(Beginning of Given entries)
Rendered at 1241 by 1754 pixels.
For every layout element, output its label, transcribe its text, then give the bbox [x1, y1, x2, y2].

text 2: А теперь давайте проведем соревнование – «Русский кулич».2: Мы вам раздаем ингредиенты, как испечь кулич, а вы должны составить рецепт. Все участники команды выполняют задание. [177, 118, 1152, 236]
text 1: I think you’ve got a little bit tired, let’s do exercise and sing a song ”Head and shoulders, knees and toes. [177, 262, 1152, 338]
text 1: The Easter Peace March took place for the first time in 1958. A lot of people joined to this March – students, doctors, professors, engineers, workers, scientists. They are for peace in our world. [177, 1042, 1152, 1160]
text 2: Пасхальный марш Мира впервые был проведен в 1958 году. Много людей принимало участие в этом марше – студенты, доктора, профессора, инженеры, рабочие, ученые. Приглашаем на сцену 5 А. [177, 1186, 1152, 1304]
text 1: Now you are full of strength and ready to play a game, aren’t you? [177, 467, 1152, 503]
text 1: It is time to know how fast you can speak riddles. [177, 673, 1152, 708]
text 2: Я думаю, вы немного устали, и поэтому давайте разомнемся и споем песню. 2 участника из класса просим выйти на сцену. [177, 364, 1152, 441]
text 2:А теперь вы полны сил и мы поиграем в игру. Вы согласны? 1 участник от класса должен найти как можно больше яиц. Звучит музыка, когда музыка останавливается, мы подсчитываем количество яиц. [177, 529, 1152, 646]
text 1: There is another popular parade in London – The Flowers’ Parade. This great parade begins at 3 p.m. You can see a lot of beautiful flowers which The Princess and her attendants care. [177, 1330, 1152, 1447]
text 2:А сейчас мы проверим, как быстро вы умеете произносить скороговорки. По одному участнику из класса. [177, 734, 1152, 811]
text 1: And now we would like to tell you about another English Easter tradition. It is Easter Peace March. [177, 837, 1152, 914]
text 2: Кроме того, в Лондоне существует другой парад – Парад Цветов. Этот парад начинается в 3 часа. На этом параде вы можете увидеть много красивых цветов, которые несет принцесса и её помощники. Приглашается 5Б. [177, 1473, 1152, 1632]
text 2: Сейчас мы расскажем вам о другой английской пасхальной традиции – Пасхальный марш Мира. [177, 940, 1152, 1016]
(End of Given entries)
Problem statement.
The whole of the material above needs to be copied exactly.

Response to this task.
Rendered at 1241 by 1754 pixels.
For every layout element, output its label, transcribe its text, then give the bbox [x1, y1, x2, y2].

text 2: А теперь давайте проведем соревнование – «Русский кулич».2: Мы вам раздаем ингредиенты, как испечь кулич, а вы должны составить рецепт. Все участники команды выполняют задание. [177, 118, 1152, 236]
text 1: I think you’ve got a little bit tired, let’s do exercise and sing a song ”Head and shoulders, knees and toes. [177, 262, 1152, 338]
text 1: The Easter Peace March took place for the first time in 1958. A lot of people joined to this March – students, doctors, professors, engineers, workers, scientists. They are for peace in our world. [177, 1042, 1152, 1160]
text 2: Пасхальный марш Мира впервые был проведен в 1958 году. Много людей принимало участие в этом марше – студенты, доктора, профессора, инженеры, рабочие, ученые. Приглашаем на сцену 5 А. [177, 1186, 1152, 1304]
text 1: Now you are full of strength and ready to play a game, aren’t you? [177, 467, 1152, 503]
text 1: It is time to know how fast you can speak riddles. [177, 673, 1152, 708]
text 2: Я думаю, вы немного устали, и поэтому давайте разомнемся и споем песню. 2 участника из класса просим выйти на сцену. [177, 364, 1152, 441]
text 2:А теперь вы полны сил и мы поиграем в игру. Вы согласны? 1 участник от класса должен найти как можно больше яиц. Звучит музыка, когда музыка останавливается, мы подсчитываем количество яиц. [177, 529, 1152, 646]
text 1: There is another popular parade in London – The Flowers’ Parade. This great parade begins at 3 p.m. You can see a lot of beautiful flowers which The Princess and her attendants care. [177, 1330, 1152, 1447]
text 2:А сейчас мы проверим, как быстро вы умеете произносить скороговорки. По одному участнику из класса. [177, 734, 1152, 811]
text 1: And now we would like to tell you about another English Easter tradition. It is Easter Peace March. [177, 837, 1152, 914]
text 2: Кроме того, в Лондоне существует другой парад – Парад Цветов. Этот парад начинается в 3 часа. На этом параде вы можете увидеть много красивых цветов, которые несет принцесса и её помощники. Приглашается 5Б. [177, 1473, 1152, 1632]
text 2: Сейчас мы расскажем вам о другой английской пасхальной традиции – Пасхальный марш Мира. [177, 940, 1152, 1016]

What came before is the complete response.